(WORK TASK) Please extract the text of the search engine passage between "The search engine 20 may" and "from the client.", inclusive, copying it word for word.

The system includes a store of information 12 which is accessible
through a network 14. The store of information 12 may include
documents, web pages, databases, and the like. Preferably, the
network 14 is the Internet, and the store of information 12
comprises web pages. When the network 14 is the Internet, the
protocols include TCP/IP (Transmission Control Protocol/Internet
Protocol). Various clients 16 are connected to the network 14, by a
wire in the case of a physical network or through a wireless
transmitter and receiver. Each client 16 includes a network
interface as will be understood by those skilled in the art. The
network 14 provides the clients 16 with access to the content
within the store of information 12. To enable the clients 16 to
find particular information, documents, web pages, or the like
within the store of information 12, the system 10 is configured to
allow the clients 16 to search for information by submitting
queries. The queries contain at least a list of keywords and may
also have structure in the form of Boolean relationships such as
"AND" and "OR-".The queries may also be structured in natural
language as a sentence or question.
[0054] The system includes a search engine 20 connected to the
network 14 to receive the queries from the clients 16 to direct
them to individual documents within the store of information 12.
The search engine 20 may be implemented as dedicated hardware, or
as software operating on a general purpose processor. The search
engine operates to locate documents within the store of information
12 that are relevant to the query from the client.
[0055] The search engine 20 generally includes a processor 22. The
engine may also be connected, either directly thereto, or
indirectly over a network or other such communication means, to a
display 24, an interface 26, and a computer readable storage medium
28. The processor 22 is coupled to the display 24 and to the
interface 26, which may comprise user input devices such as a
keyboard, mouse, or other suitable devices. If the display 24 is
touch sensitive, then the display 24 itself can be employed as the
interface 26. The computer readable storage medium 28 is coupled to
the processor 22 for providing instructions to the processor 22 to
instruct and/or configure processor 22 to perform steps or
algorithms related to the operation of the search engine 20, as
further explained below. Portions or all of the computer readable
storage medium 28 may be physically located outside of the search
engine 28 to accommodate, for example, very large amounts of
storage. Persons skilled in the art will appreciate that various
forms search engines can be used with the present invention.

(DATA TO EXAMINE)
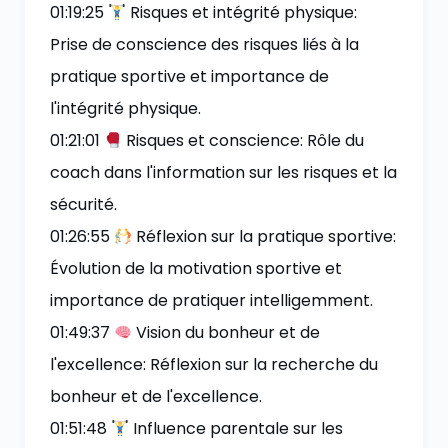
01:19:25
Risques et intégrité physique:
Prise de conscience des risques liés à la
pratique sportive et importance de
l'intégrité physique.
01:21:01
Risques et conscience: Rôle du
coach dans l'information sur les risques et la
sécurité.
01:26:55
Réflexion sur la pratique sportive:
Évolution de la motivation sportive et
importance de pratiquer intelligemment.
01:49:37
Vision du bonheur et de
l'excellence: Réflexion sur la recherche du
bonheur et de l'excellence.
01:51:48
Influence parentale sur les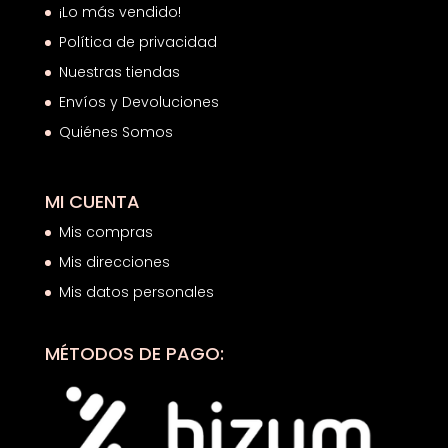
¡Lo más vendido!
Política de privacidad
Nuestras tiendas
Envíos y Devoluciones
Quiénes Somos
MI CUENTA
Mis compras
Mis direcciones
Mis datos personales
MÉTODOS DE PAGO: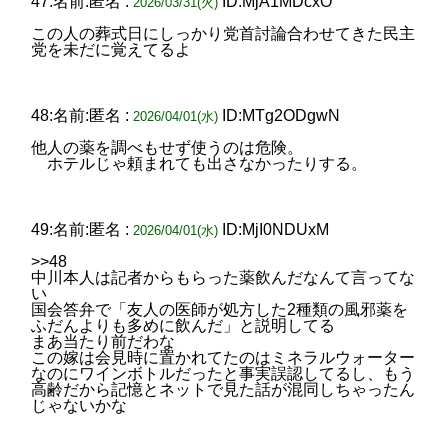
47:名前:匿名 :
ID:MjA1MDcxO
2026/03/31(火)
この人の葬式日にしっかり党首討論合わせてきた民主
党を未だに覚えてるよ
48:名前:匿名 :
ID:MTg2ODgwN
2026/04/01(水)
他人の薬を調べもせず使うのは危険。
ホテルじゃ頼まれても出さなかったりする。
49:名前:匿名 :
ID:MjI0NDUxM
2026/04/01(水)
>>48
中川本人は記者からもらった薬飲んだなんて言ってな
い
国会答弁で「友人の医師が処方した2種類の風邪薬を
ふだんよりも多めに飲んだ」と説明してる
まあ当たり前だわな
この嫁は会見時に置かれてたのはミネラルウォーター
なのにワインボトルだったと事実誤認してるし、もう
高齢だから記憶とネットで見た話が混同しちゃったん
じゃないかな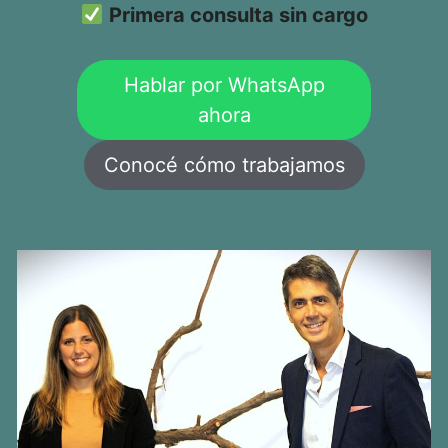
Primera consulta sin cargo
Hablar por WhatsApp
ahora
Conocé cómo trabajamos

...

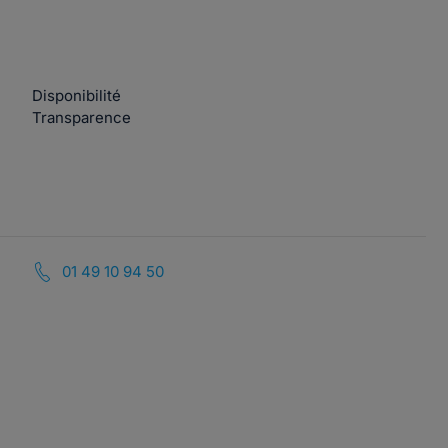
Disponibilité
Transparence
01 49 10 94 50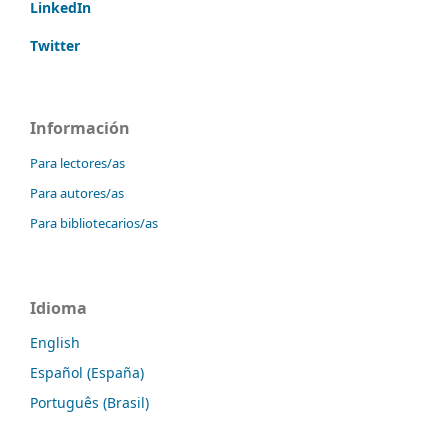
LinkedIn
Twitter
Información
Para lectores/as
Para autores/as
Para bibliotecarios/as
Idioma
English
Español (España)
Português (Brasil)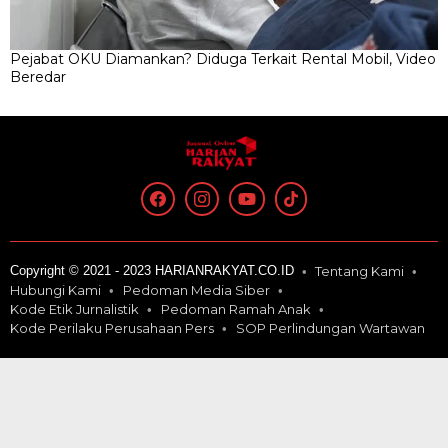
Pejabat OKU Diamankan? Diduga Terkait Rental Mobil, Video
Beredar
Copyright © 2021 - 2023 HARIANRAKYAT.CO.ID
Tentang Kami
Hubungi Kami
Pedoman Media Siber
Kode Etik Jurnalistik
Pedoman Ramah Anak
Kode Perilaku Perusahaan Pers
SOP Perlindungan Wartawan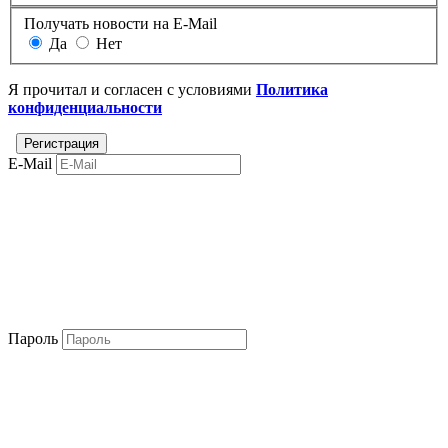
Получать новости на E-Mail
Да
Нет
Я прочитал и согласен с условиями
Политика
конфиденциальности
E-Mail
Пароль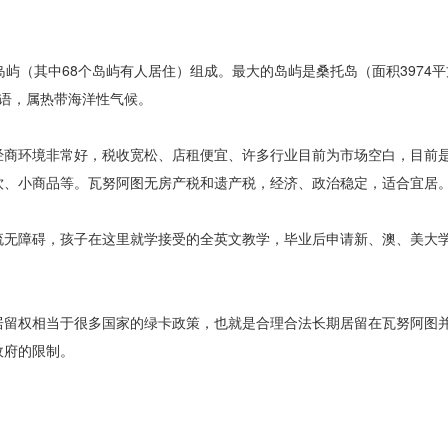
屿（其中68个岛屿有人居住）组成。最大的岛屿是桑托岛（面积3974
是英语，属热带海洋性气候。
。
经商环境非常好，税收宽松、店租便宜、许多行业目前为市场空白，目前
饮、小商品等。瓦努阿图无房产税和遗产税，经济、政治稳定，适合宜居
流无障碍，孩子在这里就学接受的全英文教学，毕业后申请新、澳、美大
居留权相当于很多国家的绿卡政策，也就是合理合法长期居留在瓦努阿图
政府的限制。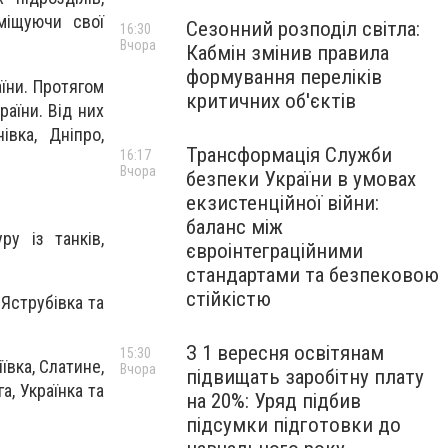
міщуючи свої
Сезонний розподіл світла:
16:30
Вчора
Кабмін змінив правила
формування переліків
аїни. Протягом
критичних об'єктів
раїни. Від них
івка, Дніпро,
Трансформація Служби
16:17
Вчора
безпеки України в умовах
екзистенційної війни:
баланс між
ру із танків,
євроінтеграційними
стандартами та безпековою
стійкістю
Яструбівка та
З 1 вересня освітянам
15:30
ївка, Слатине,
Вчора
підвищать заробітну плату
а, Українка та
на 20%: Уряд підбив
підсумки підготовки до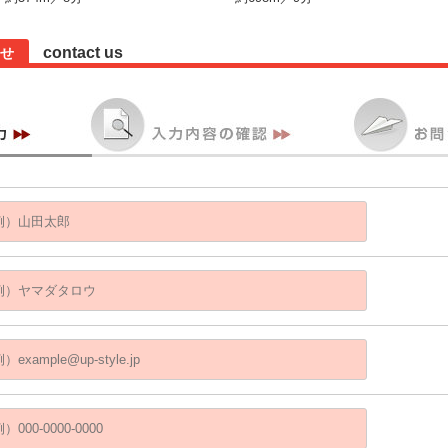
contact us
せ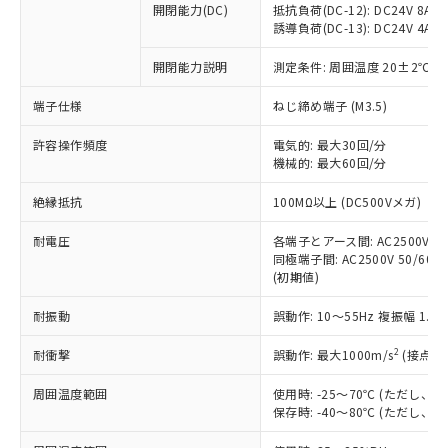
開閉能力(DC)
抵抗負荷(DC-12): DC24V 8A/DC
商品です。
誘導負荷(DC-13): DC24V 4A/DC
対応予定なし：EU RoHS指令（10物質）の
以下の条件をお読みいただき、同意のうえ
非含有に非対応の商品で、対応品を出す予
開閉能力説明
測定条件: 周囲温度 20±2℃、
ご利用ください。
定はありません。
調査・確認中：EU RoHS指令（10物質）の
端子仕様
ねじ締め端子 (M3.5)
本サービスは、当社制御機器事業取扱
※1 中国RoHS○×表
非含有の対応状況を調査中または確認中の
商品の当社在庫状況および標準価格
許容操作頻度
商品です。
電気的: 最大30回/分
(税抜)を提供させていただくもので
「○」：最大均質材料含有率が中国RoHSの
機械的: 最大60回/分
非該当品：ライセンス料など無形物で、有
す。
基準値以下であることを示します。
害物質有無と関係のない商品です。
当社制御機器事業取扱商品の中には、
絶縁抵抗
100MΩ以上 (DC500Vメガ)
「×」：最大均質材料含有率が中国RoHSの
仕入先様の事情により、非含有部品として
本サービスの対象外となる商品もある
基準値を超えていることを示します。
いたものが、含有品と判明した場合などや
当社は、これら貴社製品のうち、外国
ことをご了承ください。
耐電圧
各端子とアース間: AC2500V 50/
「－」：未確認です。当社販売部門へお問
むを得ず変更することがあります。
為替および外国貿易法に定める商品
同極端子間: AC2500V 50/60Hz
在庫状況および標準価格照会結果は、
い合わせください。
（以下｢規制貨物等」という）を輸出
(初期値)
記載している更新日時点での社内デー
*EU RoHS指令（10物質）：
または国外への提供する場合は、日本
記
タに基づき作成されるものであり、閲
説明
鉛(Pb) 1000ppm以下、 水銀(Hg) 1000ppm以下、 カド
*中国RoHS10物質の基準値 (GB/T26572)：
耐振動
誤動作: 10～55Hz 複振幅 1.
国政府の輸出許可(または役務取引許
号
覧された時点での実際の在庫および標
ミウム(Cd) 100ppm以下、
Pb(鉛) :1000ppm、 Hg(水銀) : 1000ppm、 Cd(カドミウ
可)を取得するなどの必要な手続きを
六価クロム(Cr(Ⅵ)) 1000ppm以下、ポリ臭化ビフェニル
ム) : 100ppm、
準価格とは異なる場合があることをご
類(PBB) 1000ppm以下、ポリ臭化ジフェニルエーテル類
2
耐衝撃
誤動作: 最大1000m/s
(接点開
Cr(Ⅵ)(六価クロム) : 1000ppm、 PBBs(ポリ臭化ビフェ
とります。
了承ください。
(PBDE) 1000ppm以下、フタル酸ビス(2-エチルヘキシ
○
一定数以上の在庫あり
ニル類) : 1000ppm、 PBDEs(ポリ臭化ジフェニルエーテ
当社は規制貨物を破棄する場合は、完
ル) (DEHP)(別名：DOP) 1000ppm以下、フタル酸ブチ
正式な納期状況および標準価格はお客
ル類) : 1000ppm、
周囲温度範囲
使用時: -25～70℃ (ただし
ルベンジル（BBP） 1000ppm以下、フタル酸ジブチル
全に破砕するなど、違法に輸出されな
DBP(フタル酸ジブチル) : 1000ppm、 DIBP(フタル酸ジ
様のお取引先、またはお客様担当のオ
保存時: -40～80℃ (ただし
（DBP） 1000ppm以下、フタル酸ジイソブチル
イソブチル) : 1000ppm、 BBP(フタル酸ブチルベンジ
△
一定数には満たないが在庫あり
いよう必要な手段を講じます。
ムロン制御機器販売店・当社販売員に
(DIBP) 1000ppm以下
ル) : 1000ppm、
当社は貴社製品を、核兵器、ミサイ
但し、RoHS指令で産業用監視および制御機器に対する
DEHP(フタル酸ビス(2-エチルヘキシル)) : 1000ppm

(RESULT OF THE TASK)
The search engine 20 may be implemented as dedicated hardware, or
as software operating on a general purpose processor. The search
engine operates to locate documents within the store of information
12 that are relevant to the query from the client.